Once volcanic particles reach the upper troposphere or lower stratosphere, they can travel vast distances, guided by jet stream winds. That’s how ash from an Ethiopian volcano made its way to the skies above Yemen, Oman, and eventually parts of India. Indian agencies have confirmed ash and SO₂ detection over Gujarat, Rajasthan, Maharashtra, Delhi, Haryana, and Punjab. The Directorate General of Civil Aviation issued warnings, leading to flight cancellations and reroutes on Gulf and Europe-bound paths. Airlines like Air India and Akasa cancelled several flights to avoid engine risk.
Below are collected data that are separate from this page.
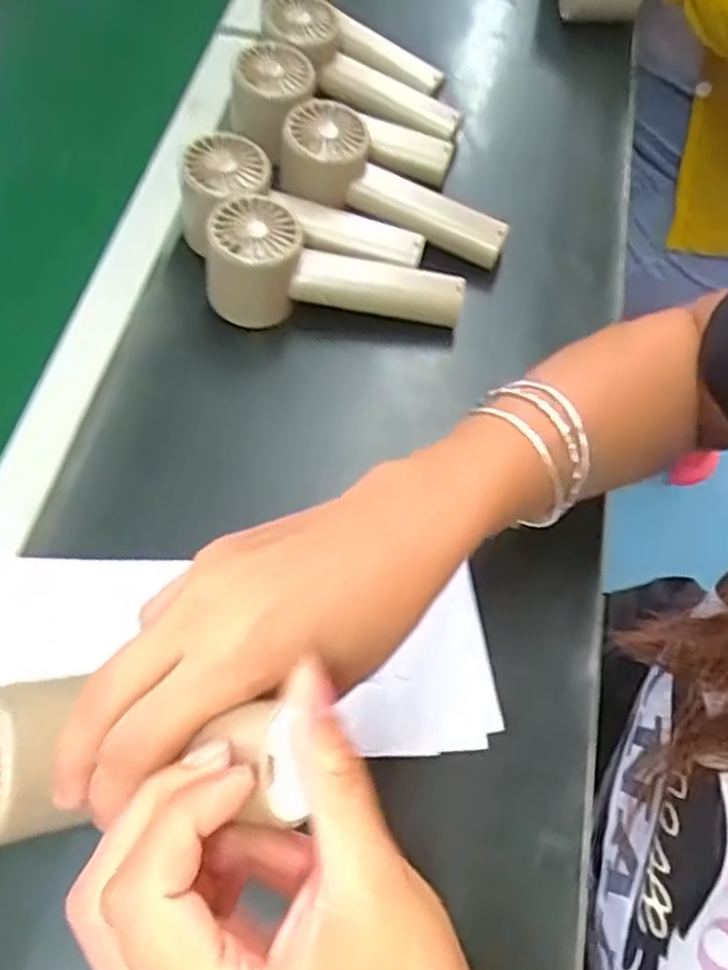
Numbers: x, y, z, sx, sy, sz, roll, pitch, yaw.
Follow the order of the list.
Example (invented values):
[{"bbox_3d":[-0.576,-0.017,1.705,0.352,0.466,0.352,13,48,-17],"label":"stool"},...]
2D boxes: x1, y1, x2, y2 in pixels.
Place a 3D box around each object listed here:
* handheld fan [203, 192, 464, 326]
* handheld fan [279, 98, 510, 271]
[{"bbox_3d":[-0.018,-0.131,0.457,0.157,0.058,0.051,8,63,-11],"label":"handheld fan"},{"bbox_3d":[0.020,-0.197,0.487,0.162,0.044,0.052,26,65,-3],"label":"handheld fan"}]

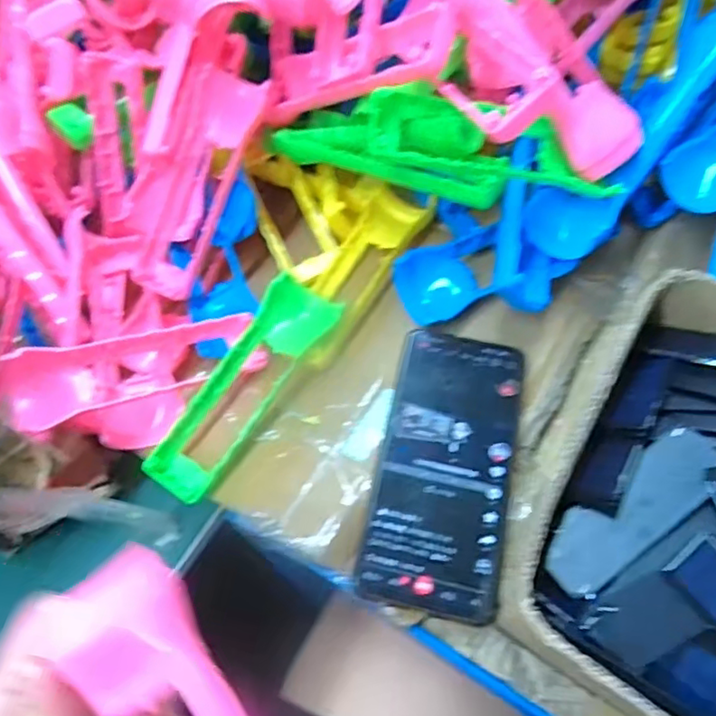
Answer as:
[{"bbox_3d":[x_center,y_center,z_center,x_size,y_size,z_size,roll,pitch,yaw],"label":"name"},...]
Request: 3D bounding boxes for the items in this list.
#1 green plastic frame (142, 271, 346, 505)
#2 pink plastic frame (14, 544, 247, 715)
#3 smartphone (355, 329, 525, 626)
[{"bbox_3d":[-0.073,0.014,0.385,0.043,0.030,0.156,30,65,17],"label":"green plastic frame"},{"bbox_3d":[-0.054,0.143,0.216,0.042,0.012,0.156,-31,95,-16],"label":"pink plastic frame"},{"bbox_3d":[0.052,0.060,0.352,0.074,0.013,0.164,11,61,7],"label":"smartphone"}]

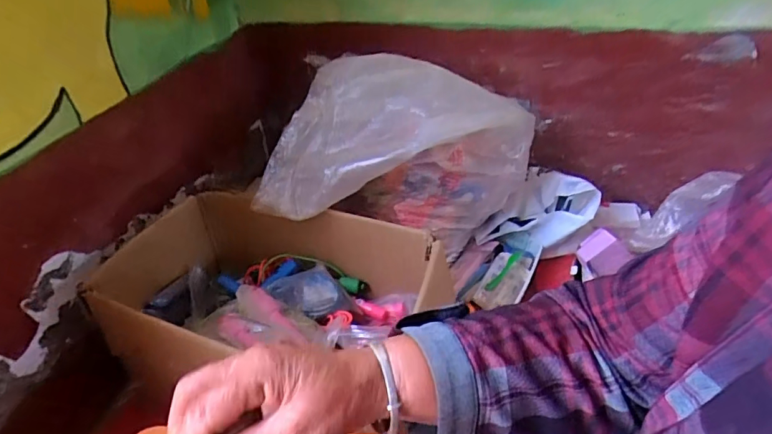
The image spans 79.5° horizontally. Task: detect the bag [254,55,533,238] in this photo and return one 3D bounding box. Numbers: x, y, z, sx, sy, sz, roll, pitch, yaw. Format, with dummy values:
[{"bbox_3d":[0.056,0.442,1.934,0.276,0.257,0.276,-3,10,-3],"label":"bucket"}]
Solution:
[{"bbox_3d":[0.022,-0.118,0.958,0.554,0.322,0.258,-14,38,-13],"label":"bag"}]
The India Meteorological Department (IMD) expects most ash to remain high in the atmosphere and fade within a day. While hazy skies and vivid sunsets may appear, health impacts are expected to be minimal, especially compared to India’s winter pollution. In contrast, Ethiopian communities closer to the volcano face much greater risks to their livelihood and water security.
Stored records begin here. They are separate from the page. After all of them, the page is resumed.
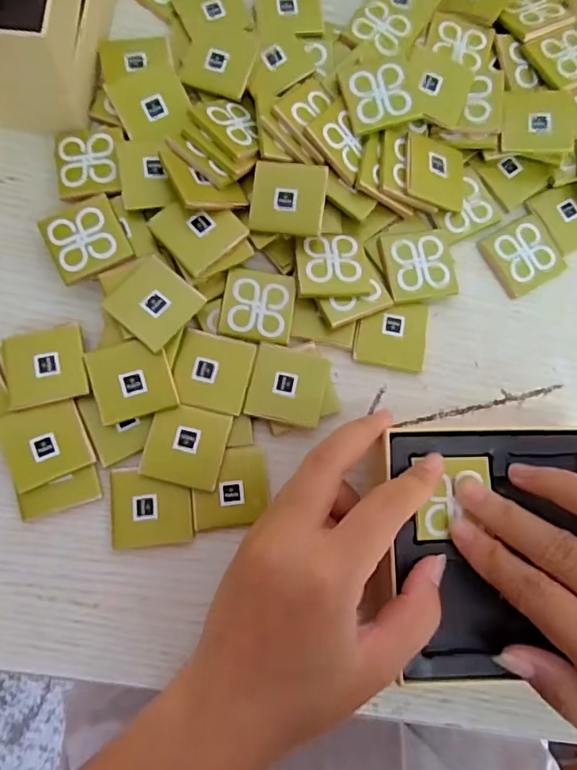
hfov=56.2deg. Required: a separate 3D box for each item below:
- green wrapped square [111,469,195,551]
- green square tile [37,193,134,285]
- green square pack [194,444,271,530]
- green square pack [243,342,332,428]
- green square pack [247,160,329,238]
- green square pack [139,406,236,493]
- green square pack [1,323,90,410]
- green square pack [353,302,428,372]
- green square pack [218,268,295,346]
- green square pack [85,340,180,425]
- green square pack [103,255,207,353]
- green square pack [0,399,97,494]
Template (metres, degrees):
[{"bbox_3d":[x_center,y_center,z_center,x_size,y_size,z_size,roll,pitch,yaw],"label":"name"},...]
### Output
[{"bbox_3d":[-0.063,0.056,0.250,0.036,0.004,0.035,-4,80,-6],"label":"green wrapped square"},{"bbox_3d":[-0.098,-0.071,0.262,0.035,0.004,0.035,-26,85,-8],"label":"green square tile"},{"bbox_3d":[-0.027,0.048,0.255,0.036,0.004,0.036,-5,80,-6],"label":"green square pack"},{"bbox_3d":[0.000,0.000,0.262,0.036,0.004,0.036,13,79,-3],"label":"green square pack"},{"bbox_3d":[0.000,-0.093,0.267,0.036,0.004,0.035,7,79,-4],"label":"green square pack"},{"bbox_3d":[-0.048,0.028,0.253,0.036,0.005,0.036,15,79,-2],"label":"green square pack"},{"bbox_3d":[-0.114,-0.009,0.254,0.036,0.009,0.036,-13,81,-7],"label":"green square pack"},{"bbox_3d":[0.054,-0.026,0.275,0.035,0.005,0.033,11,79,-3],"label":"green square pack"},{"bbox_3d":[-0.015,-0.039,0.269,0.034,0.006,0.037,7,79,-4],"label":"green square pack"},{"bbox_3d":[-0.073,-0.003,0.253,0.036,0.006,0.035,-17,82,-8],"label":"green square pack"},{"bbox_3d":[-0.064,-0.039,0.258,0.036,0.009,0.035,41,79,3],"label":"green square pack"},{"bbox_3d":[-0.111,0.026,0.249,0.036,0.007,0.034,-20,82,-8],"label":"green square pack"}]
Ethiopia’s Rift Is Our Neighbourhood Too

Geologically, the Afar Triangle is a place where three tectonic plates are pulling apart, one of the most active rift zones on the planet. It’s home to strange features like salt volcanoes (e.g. Dallol), lava lakes (e.g. Erta Ale), and frequent earthquakes.
Studies over the past 20 years have detected shallow magma activity beneath multiple Ethiopian volcanoes, including Aluto and Corbetti, which are closer to large towns and infrastructure. Hayli Gubbi wasn’t the only volcano showing signs. It was just the first to blow.
For India, this isn’t just a geography lesson. Most westbound international flights pass through the Red Sea and Arabian Peninsula. Even a moderate eruption like Hayli Gubbi caused route disruptions. A stronger eruption in the region could cause chaos on par with Iceland’s Eyjafjallajökull eruption in 2010, which shut down over 100,000 flights and cost airlines $1.7 billion. We’ve treated East Africa’s volcanoes as exotic destinations. They are, in fact, part of our environmental security sphere.
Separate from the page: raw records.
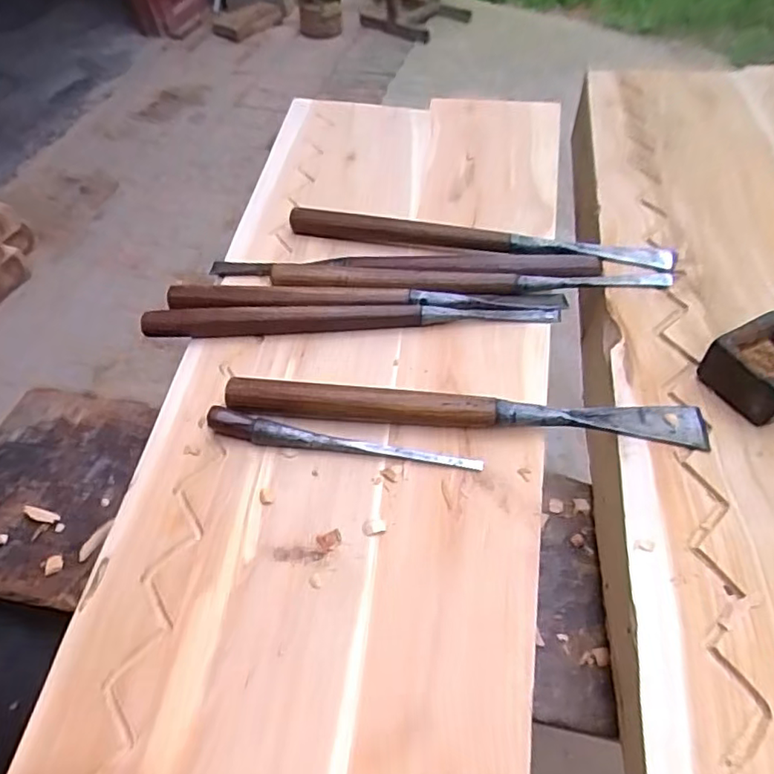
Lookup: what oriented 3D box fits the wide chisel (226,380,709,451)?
[{"bbox_3d":[0.039,0.013,0.311,0.248,0.019,0.019,3,51,6],"label":"wide chisel"}]

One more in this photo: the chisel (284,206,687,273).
[{"bbox_3d":[0.058,-0.103,0.405,0.261,0.014,0.018,9,52,11],"label":"chisel"}]

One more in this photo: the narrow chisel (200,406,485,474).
[{"bbox_3d":[-0.024,0.029,0.306,0.144,0.017,0.011,7,52,10],"label":"narrow chisel"}]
Clean Energy Beneath the Ash

There’s also a quieter story here. The heat that fuels these eruptions makes the East African Rift one of the world’s top geothermal hotspots. High-temperature geothermal systems exist under volcanoes like Aluto and Corbetti. Ethiopia’s pilot geothermal plant at Aluto is just the beginning plans are in place to scale geothermal energy across East Africa.

This is crucial in a warming world. Geothermal energy offers a low-carbon path to development, unlike the fossil-fuel-heavy growth of richer nations. For India, now exploring geothermal options in Ladakh and the Andamans, this is a moment to act. India and Ethiopia can collaborate on research, satellite monitoring, scientist training, and co-financed geothermal projects. This transforms a shared threat into a shared opportunity.

What India Should Do Next

Hayli Gubbi shouldn’t be a one-day headline. It’s a rehearsal. India needs to respond with clarity and purpose:
⦁ Include African volcanoes in Indian risk models: Update aviation and supply chain contingency plans to factor in East African eruptions, as Europe did post-Iceland 2010.
⦁ Invest in joint early warning systems: Fund monitoring equipment and research with African nations to reduce uncertainty around volcano behaviour.
⦁ Integrate volcanic aerosols in air quality alerts: Don’t treat volcanic ash and SO₂ as separate from domestic pollution — update advisories when such plumes arrive.
⦁ Support impacted communities at the source: As a development partner of Ethiopia, India can channel resources to help regions like Afar recover and adapt.
⦁ Use this as a science outreach opportunity: Explain how ash travels, how satellites work, and how India is tied to Africa’s geology. Let ISRO, IMD and universities lead the conversation.


A Shared Sky

Right now, a herder in Afar is brushing ash off a goat, wondering where to find grass. A passenger in Delhi is staring at delayed flight boards, irritated by a volcano they’ve never heard of.
Both are breathing air touched by the same eruption. Hayli Gubbi didn’t unleash a global disaster. But it did offer something equally important: a reminder that nature’s movements don’t stop at national borders. It’s up to us whether we treat it as a weather anomaly or a wake-up call for deeper cooperation.